British Conservatives have consistently regarded the pursuit of an autonomous European security and defence policy as one of the most ill-advised policy ambitions of the European Union. Others have been confused into imagining that ESDP is primarily about encouraging European countries to make a greater contribution to defence. If this were the case, it might be a worthy ambition. In fact, it complicates the Transatlantic Alliance, produces no additional troops and has no real purpose, except to shift defence and security decision-making responsibilities away from NATO headquarters – where European countries sit around the same table as our American allies – to the European Union, from which Americans are specifically excluded. As the presidency has again confirmed this afternoon, ESDP is all about European integration.
The splits that occurred in NATO and elsewhere in the lead-up to the Iraq war were a deliberate consequence of this policy. ESDP is not only a threat to NATO – which is a supremely intergovernmental organisation. The report of my gallant friend, General Morillon, exposes very clearly the ambition to communitarise defence within the European Union. I note Commissioner Patten's reservations about this aspect.
British Conservatives oppose this report, which is a recipe for an EU army and a massive extension of Community power into the defence and security arena. It proposes that the European Commission should have widespread responsibilities for military operations, including the right of initiative in crisis-management matters; that the Community budget should cover the common costs of military operations; that there should be a common procurement and production policy, which would be based on 'the military needs of the European Union as such'; the establishment of an EU joint military college; a collective defence clause, as a protocol to the EU Treaty; a common EU police force and coastguard corps, along with a permanent EU seat in the UN Security Council.

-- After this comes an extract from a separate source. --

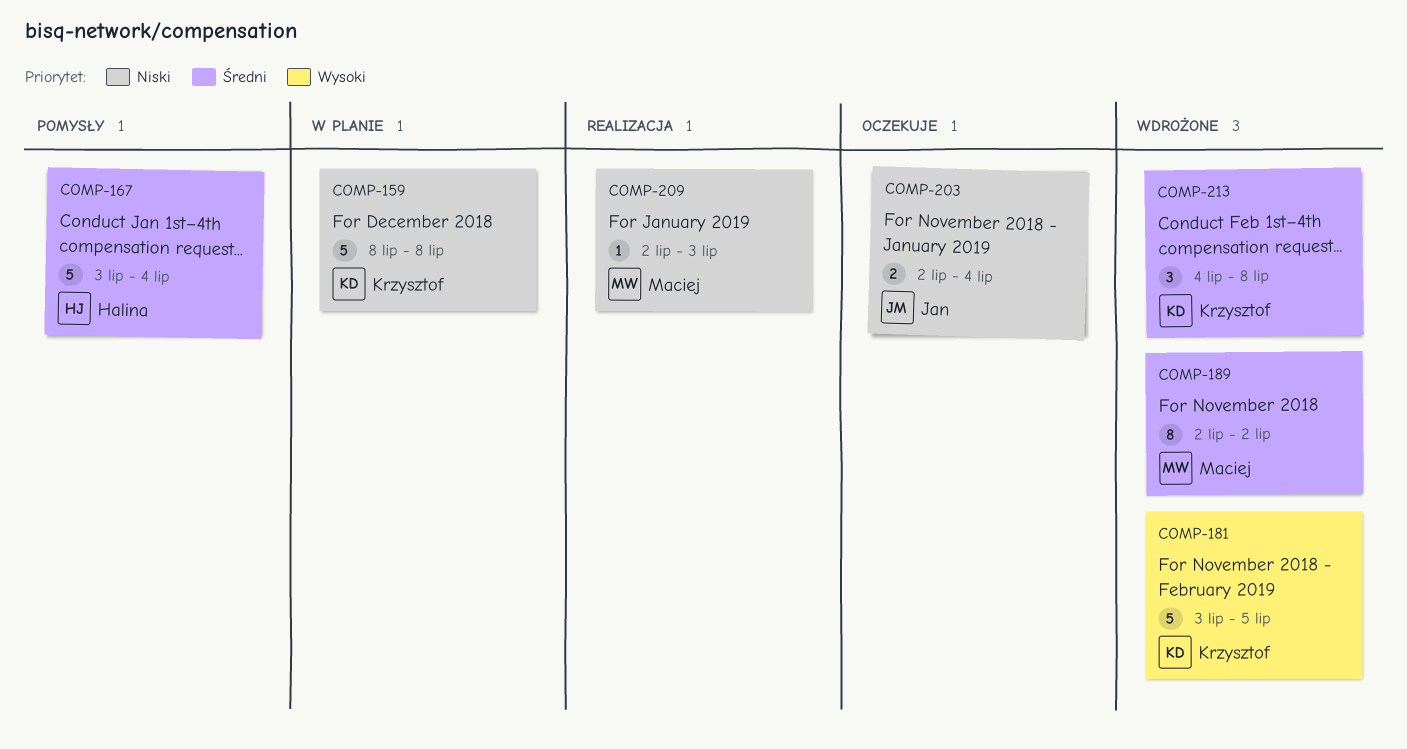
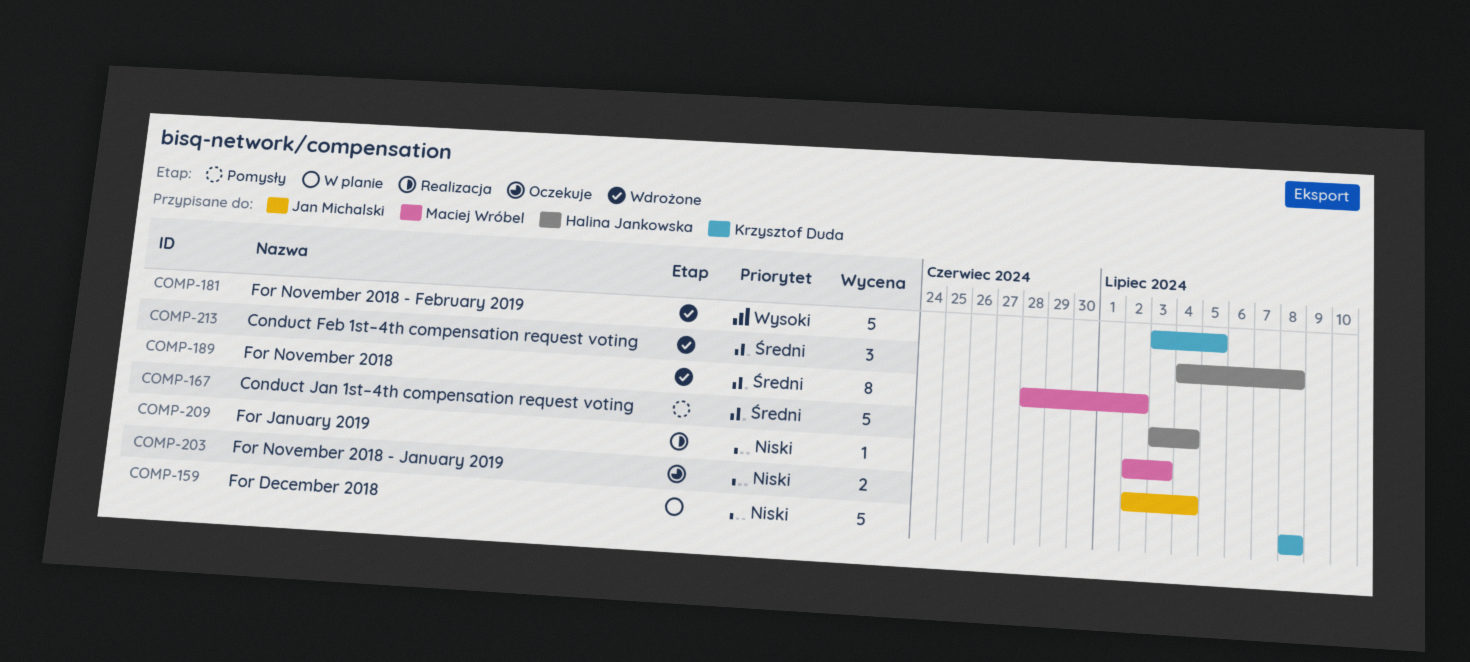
COMP-189, start: Jul 2 -> Jun 28
COMP-213, owner: Krzysztof Duda -> Halina Jankowska

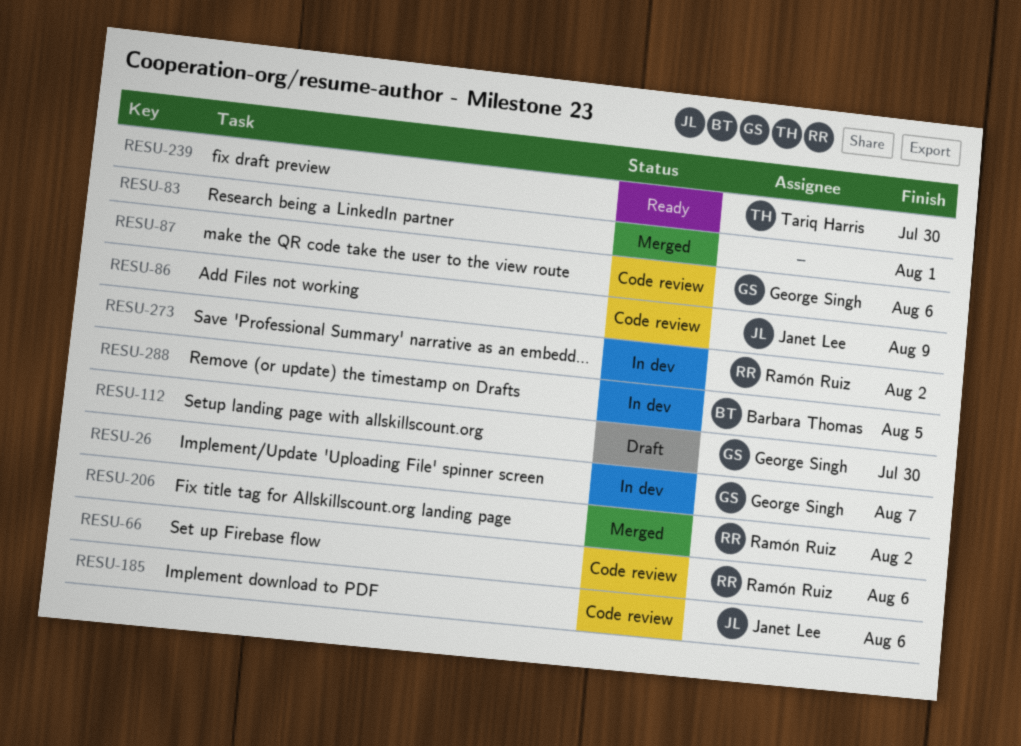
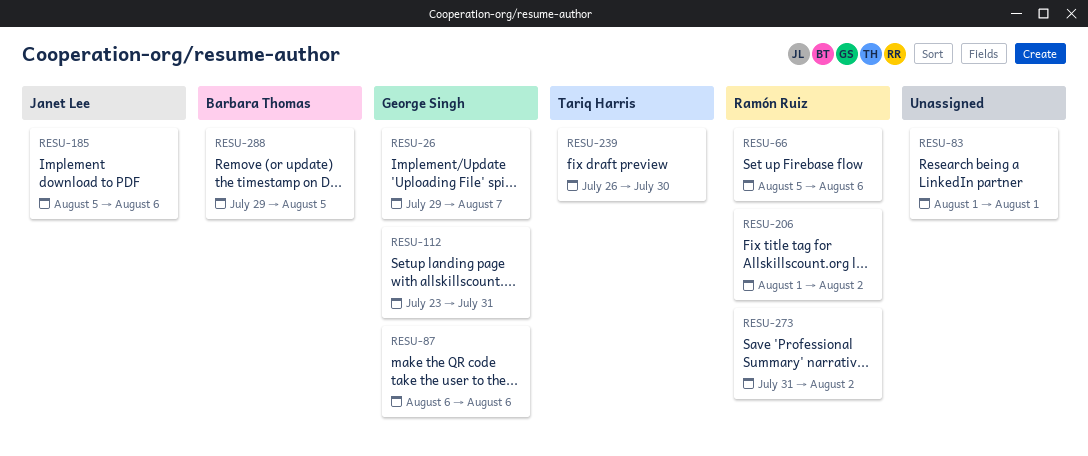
RESU-86: present -> none
RESU-112, due: Jul 30 -> Jul 31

With the experience of the Iraq crisis behind him, I sincerely hope that the British Prime Minister will realise the folly and indeed mischief of creating defence institutions which will merely exacerbate divisions between European countries and the United States. I hope also, in spite of the great Anglo-American solidarity over Iraq, that the United States will no longer merely take on trust Mr Blair's promotion of ESDP. Both should now know better and work to consolidate a new Atlantic alliance.